Confesso: o tema estava agendado há algum tempo. Só estava à espera que um dos imensos atletas olímpicos lusos subisse ao pódio em garbosa ostentação de uma medalha. Após muitas promessas que terminaram em amargas decepções, há um par de horas a nação pôde exultar de contentamento – aquela parte da nação que retardou o sono madrugada dentro, que a outra parte só quando acordar vai ser presenteada com a boa nova: a rapariga do triatlo chamou a si a medalha de prata. O dia vai correr bem. Assim como assim, a portugalidade cheia de orgulho. A pátria já não vai sair de Pequim virgem de medalhas. Por acaso nem interessa que haja tantos países, daqueles que costumam aparecer na angustiada rua do terceiro mundo, que fiquem à frente na tabela final das medalhas. Nessa altura, as mágoas varridas para segundas núpcias para não toldarem o faustoso garbo de umas escassas medalhas que os lusos atletas hão-de mostrar, para orgulho pátrio, à chegada ao aeroporto de Lisboa.
No entanto, continuo sem perceber porque se diz, no final de cada olimpíada, que "Portugal conquistou tantas medalhas". No triatlo, por acaso foram os não sei quantos milhões de lusitanos espalhados pelo mundo que carregaram Vanessa Fernandes na prova de natação? Foram eles que imprimiram o ritmo na prova de ciclismo? Foram eles que a empurraram rumo à medalha de prata na prova de atletismo? Curiosa ficção, esta: de vez em quando, cardiologistas saltam para a praça pública denunciando um povo sedentário, carente de exercício físico que explica por que tanta gente morre de doenças cardiovasculares. Contudo, somos atletas de sofá, partilhando com os verdadeiros atletas os seus feitos olímpicos. Para a desfaçatez ser total, demitimo-nos da condição de atletas de sofá quando os patrícios que prometiam medalhas saldam a participação olímpica com um decepcionante vazio. Nessa altura conseguimos ser incisivos críticos dos que fracassaram. Somos incapazes de perceber que a ajuda virtual que a nação inteira deu ao atleta fracassado foi insuficiente.
É pena que os jogos olímpicos não valorizem os feitos individuais dos heróis do certame – os que são mais fortes, os que chegam mais longe, os que chegam mais alto.
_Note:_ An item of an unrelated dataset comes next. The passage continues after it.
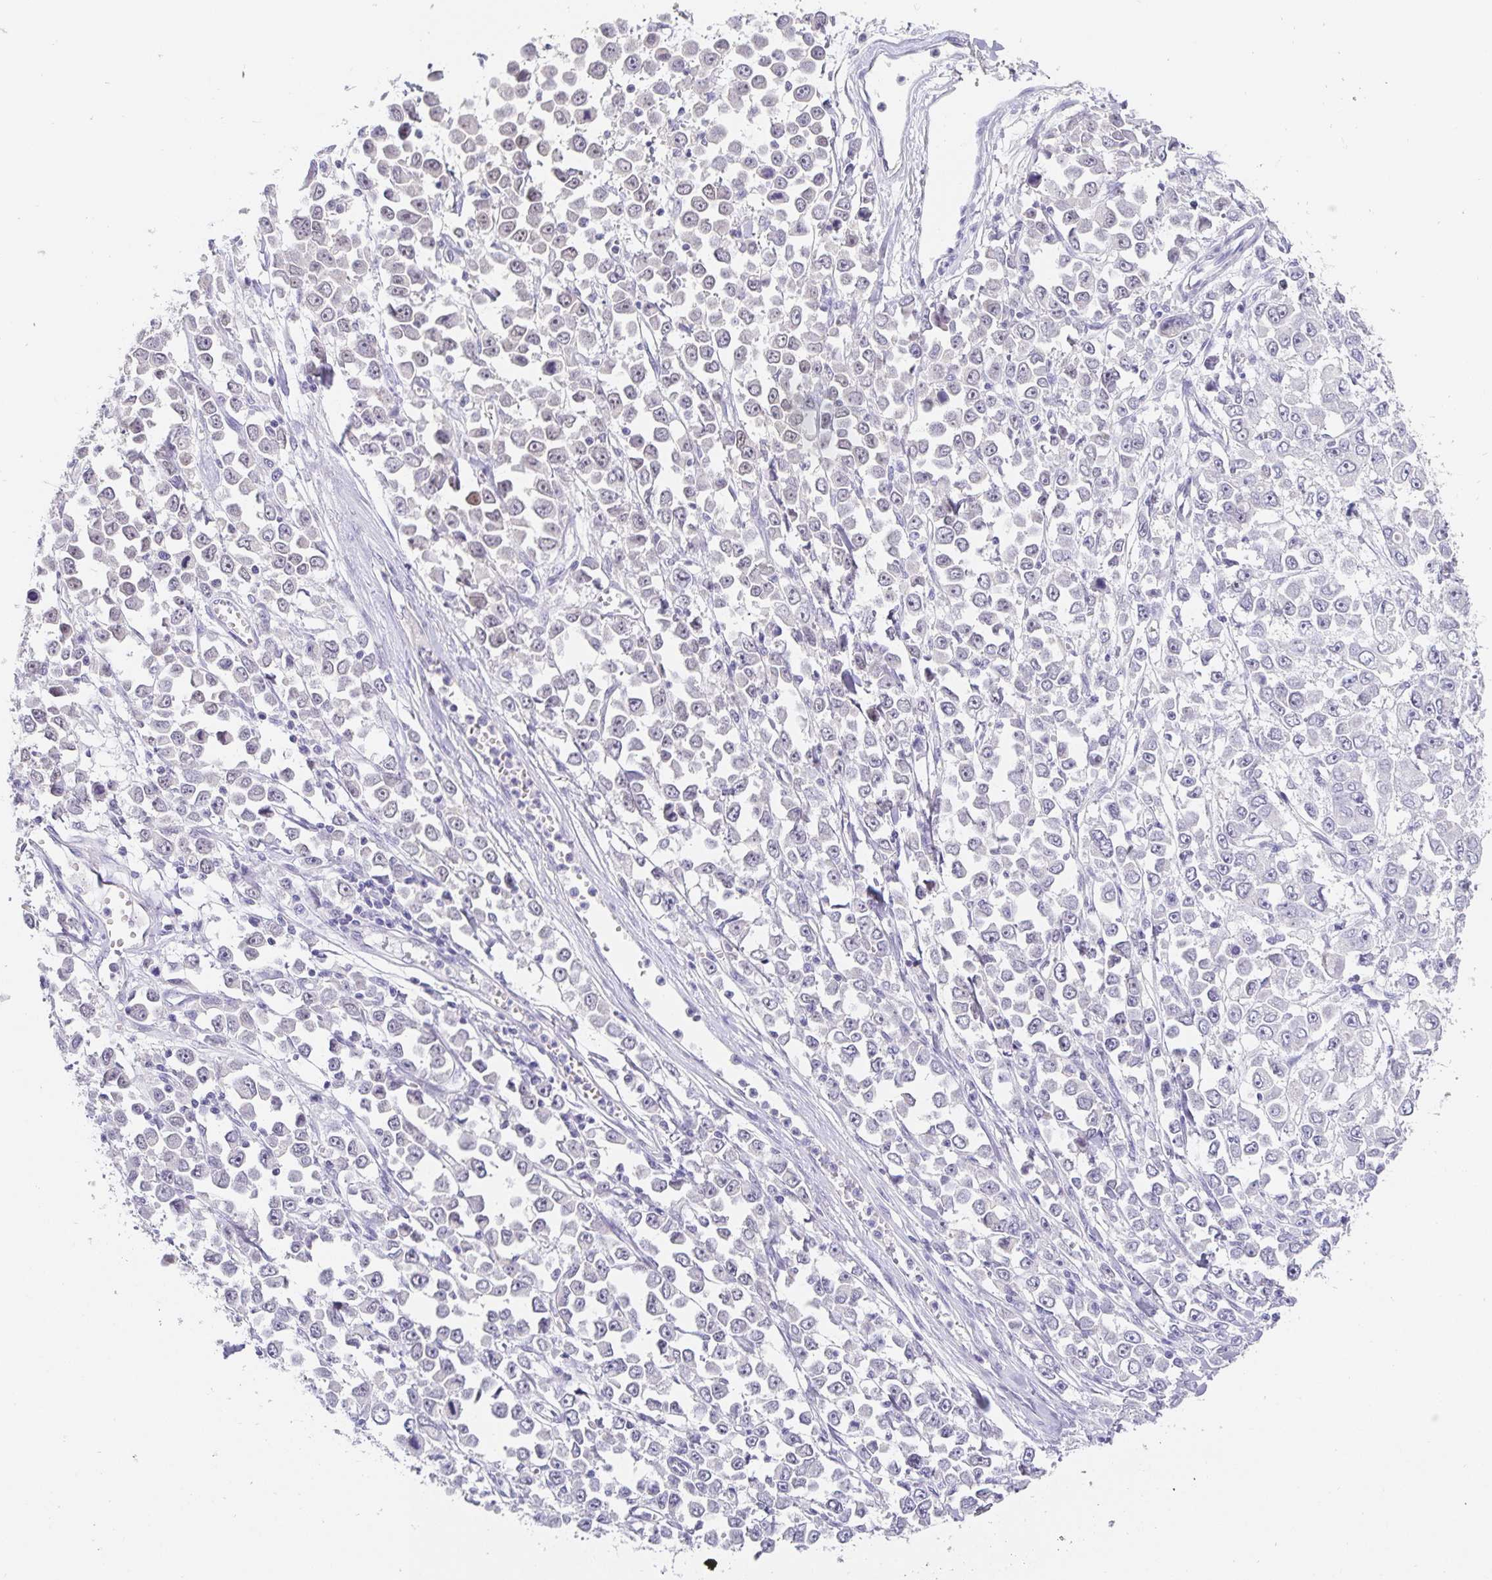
{"staining": {"intensity": "negative", "quantity": "none", "location": "none"}, "tissue": "stomach cancer", "cell_type": "Tumor cells", "image_type": "cancer", "snomed": [{"axis": "morphology", "description": "Adenocarcinoma, NOS"}, {"axis": "topography", "description": "Stomach, upper"}], "caption": "Adenocarcinoma (stomach) was stained to show a protein in brown. There is no significant positivity in tumor cells. Brightfield microscopy of IHC stained with DAB (brown) and hematoxylin (blue), captured at high magnification.", "gene": "PDX1", "patient": {"sex": "male", "age": 70}}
Quando a sagração destes heróis tem lugar, é só para glorificar os heróis que se distinguem entre o escol: aqueles que regressaram cobertos de ouro. Fora disso, os olímpicos são tratados como se fossem uma competição entre países. Servem para ensaboar o ego pátrio. Um terrível erro de perspectiva. Aplicando ao caso de Vanessa Fernandes: só pelo azar de ter nascido portuguesa, é um abuso considerar que a medalha que ganhou pertence à lusitana pátria. É um insulto às privações que passou para chegar ao estatuto de atleta de alta competição.
Dirão alguns, em réplica: é o erário público que paga a deslocação da comitiva olímpica; logo, as medalhas com que regressarem são património da portugalidade. Outro erro de análise: o esforço de um atleta que resulta num lugar medalhado não pode ser a compensação pelo investimento do erário público. Como se fosse possível comprar um produto chamado desempenho desportivo. Por acaso os atletas são uma mercadoria com preço – o preço do investimento às custas do erário público?
O "espírito olímpico" é uma farsa. Não são as glórias individuais, os feitos dos atletas, que são exaltados. O que interessa é a vã glória das nações que se digladiam na tabela que contabiliza as medalhas. Este espírito olímpico é uma maneira pacífica de prolongar as guerras entre os países. E de aguçar o patético espírito xenófobo à medida que gente com passaporte igual traduz em medalhas o desempenho atlético. Já há muito me desenganei. Não perco um minuto com transmissões de provas olímpicas.